Sausages? Burgers? Hot Dogs? Heck no! These have seasonings in them that aren’t dog-friendly at all. Sausages often have nutmeg, which is toxic for dogs, and onion powder, another a bad option for pups, and both of these are in most seasoned meats. Additionally, foods like hot dogs are pretty darn over-processed!

Bones! Cooked bones are dangerous. When cooked, the bone becomes prone to shattering which can cause choking and intestinal injury. If you want to give your dog a bone, go for a raw red-meat bone like lamb or beef (no poultry). Always supervise dogs while they are chewing!

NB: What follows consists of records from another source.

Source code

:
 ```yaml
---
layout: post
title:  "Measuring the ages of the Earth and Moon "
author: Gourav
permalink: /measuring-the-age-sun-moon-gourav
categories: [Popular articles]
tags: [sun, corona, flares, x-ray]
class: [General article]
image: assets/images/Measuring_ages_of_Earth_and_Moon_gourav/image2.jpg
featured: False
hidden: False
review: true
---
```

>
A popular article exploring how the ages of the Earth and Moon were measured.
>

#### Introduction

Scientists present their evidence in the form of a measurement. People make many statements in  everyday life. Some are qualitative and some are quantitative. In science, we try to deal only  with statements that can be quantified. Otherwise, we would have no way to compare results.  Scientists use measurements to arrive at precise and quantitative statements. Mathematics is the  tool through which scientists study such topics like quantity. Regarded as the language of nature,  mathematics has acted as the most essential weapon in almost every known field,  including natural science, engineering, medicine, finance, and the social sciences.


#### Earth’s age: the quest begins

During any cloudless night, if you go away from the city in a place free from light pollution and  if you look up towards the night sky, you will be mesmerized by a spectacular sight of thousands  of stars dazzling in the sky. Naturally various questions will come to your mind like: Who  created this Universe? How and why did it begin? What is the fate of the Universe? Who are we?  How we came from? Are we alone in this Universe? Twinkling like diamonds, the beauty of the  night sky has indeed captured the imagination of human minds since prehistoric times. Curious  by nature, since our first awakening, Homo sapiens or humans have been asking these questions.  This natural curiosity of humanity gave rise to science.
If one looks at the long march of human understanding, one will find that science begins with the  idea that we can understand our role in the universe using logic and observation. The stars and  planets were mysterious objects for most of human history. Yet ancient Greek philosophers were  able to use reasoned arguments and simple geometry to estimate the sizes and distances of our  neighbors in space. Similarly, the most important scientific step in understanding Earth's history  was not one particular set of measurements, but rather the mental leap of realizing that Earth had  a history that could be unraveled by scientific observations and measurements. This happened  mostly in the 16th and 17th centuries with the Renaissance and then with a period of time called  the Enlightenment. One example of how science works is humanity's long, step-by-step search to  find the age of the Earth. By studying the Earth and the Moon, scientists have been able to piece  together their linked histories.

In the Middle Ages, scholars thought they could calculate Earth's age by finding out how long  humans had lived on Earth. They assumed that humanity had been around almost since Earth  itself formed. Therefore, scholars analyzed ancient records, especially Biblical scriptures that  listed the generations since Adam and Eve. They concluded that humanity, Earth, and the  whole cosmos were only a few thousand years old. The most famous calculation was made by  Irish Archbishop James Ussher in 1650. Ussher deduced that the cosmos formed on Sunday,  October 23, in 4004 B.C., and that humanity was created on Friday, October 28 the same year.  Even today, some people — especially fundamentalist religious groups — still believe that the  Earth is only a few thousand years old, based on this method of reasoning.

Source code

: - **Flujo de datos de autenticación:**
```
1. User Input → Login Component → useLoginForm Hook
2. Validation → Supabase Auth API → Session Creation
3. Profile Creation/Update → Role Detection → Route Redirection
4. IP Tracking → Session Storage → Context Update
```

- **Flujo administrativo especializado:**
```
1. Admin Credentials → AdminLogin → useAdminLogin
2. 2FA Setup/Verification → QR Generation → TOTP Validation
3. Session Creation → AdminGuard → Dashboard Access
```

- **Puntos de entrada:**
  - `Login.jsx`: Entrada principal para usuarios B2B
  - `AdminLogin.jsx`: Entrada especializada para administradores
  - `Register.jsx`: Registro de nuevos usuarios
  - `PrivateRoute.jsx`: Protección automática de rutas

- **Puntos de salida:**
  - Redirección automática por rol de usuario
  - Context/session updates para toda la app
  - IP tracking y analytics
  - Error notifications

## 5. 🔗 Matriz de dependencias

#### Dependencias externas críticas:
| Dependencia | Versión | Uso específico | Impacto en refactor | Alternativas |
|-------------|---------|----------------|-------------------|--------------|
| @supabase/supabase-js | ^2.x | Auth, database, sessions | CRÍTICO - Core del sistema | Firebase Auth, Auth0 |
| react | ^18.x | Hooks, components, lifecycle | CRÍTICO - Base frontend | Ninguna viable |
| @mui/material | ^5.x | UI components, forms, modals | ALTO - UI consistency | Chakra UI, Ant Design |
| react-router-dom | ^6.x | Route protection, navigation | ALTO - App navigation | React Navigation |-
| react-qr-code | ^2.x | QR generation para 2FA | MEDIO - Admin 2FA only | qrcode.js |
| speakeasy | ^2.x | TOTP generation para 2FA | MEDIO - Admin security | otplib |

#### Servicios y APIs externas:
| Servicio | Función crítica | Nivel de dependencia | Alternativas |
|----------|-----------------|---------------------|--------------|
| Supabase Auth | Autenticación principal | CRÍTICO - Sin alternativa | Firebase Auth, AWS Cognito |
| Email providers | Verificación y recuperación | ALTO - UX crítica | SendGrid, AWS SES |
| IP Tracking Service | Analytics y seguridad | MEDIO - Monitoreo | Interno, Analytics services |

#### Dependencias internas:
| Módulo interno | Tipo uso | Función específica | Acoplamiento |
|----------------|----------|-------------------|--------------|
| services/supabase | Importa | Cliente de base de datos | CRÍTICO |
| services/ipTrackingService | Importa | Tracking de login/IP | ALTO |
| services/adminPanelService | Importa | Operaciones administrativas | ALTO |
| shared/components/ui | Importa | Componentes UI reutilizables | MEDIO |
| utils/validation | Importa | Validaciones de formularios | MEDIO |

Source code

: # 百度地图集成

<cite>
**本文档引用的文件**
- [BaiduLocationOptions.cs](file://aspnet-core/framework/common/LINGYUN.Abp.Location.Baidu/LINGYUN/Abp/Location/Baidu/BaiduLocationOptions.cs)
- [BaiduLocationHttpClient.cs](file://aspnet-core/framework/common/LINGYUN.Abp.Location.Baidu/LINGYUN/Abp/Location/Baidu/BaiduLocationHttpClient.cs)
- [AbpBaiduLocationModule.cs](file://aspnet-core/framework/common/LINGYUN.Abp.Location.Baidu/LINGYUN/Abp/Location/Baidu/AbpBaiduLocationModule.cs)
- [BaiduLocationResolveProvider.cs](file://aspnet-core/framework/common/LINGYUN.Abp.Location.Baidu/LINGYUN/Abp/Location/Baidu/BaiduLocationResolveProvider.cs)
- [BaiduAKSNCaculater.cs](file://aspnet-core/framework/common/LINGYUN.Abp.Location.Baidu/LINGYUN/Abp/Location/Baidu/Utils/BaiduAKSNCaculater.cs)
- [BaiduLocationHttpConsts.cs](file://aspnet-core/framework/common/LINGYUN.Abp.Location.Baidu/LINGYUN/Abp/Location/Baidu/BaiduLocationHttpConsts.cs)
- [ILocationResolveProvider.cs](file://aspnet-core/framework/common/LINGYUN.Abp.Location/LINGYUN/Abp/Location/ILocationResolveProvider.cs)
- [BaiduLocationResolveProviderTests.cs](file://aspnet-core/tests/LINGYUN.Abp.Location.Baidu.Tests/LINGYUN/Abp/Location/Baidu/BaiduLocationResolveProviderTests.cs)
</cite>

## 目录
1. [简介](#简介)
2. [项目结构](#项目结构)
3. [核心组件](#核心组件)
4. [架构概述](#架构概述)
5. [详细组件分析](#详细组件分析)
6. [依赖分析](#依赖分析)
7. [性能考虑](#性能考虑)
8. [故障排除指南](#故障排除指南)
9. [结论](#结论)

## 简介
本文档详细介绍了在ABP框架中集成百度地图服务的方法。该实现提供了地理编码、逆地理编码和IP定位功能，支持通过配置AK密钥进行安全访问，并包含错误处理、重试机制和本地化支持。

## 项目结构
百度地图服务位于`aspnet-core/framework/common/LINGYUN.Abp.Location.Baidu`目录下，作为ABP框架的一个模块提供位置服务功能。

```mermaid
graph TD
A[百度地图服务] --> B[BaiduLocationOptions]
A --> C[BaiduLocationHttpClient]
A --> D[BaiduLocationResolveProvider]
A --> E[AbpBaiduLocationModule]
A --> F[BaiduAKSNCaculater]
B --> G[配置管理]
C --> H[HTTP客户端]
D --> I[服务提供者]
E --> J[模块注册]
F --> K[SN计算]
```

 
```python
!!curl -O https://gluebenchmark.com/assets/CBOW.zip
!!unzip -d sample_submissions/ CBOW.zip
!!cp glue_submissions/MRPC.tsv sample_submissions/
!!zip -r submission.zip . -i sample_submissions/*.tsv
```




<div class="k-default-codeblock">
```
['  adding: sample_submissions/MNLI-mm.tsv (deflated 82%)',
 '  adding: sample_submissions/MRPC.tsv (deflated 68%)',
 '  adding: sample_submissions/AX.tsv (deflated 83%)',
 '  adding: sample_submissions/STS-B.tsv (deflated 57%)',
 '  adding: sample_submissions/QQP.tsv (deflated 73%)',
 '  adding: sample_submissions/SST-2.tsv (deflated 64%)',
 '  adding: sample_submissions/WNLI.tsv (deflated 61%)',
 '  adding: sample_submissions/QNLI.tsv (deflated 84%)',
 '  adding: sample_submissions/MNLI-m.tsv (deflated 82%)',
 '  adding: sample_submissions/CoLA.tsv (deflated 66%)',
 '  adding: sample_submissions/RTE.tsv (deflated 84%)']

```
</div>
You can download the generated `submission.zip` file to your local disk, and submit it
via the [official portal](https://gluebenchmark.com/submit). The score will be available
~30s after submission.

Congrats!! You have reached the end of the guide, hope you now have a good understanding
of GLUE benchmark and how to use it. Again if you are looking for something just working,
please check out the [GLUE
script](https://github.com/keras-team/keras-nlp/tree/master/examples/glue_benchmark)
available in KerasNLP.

Grease. ‘Ooh the smell of BBQ grease can be quite irresistible to dogs, so be sure to keep your BBQ area tidy. Don’t work on gravel, as grease can spill onto it, and become quite compelling to some dogs. Keep things clean by remembering to remove the grease pan and empty it safely. This fatty substance, while very tasty-smelling to canines, can disrupt pancreatic health.

Set Clear Rules. Everyone is there to celebrate, but make sure all party participants know the house rules when it comes to the furry fiend–no human foods. Even if you feed your pup human food (like boiled chicken, etc.) your guests may not know what is safe and what isn’t, so it’s best to go with zero-tolerance on table scraps. Remind guests that the sweet, drooling pup making the big eyes at each party-goer, is attempting to find the weakest link, and for them not to fall for it!

Set Boundaries. The BBQ may smell great, but can get pretty toasty, and any food that may fall from the grill will be hot and could burn. Use positive reinforcement training (high-value rewards for backing away and staying away from the BBQ) to help your pup understand that the BBQ is best left alone by curious canines.

Provide Fun Alternatives. It’s fun to give a dog something that makes their tail wag-rewarding dogs is rewarding! Set out a jar of a healthy treat (like fresh green beans or dehydrated chicken strips) to reward your pup. Pro-tip: you’ll want to use a smallish jar, so that your pup doesn’t manage to fool everyone into giving them never-ending snacks!